# Exercise details:
Extract each line in the listing below that contains the word "Parçaların", and copy those lines in full.

# Input for this task:
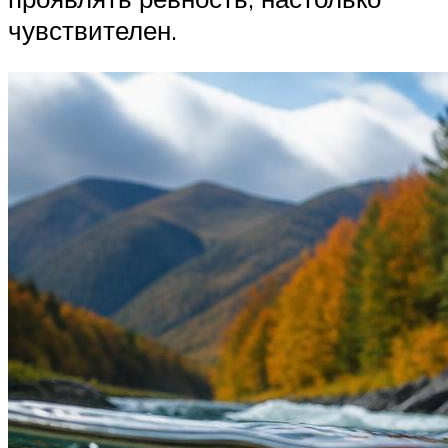
чувствителен.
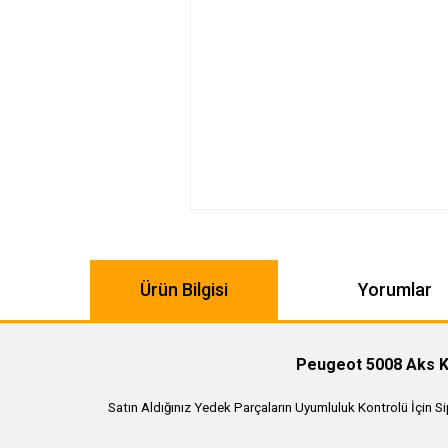
Ürün Bilgisi
Yorumlar
Peugeot 5008 Aks Ke
Satın Aldığınız Yedek Parçaların Uyumluluk Kontrolü İçin S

# Reply to the task:
Satın Aldığınız Yedek Parçaların Uyumluluk Kontrolü İçin S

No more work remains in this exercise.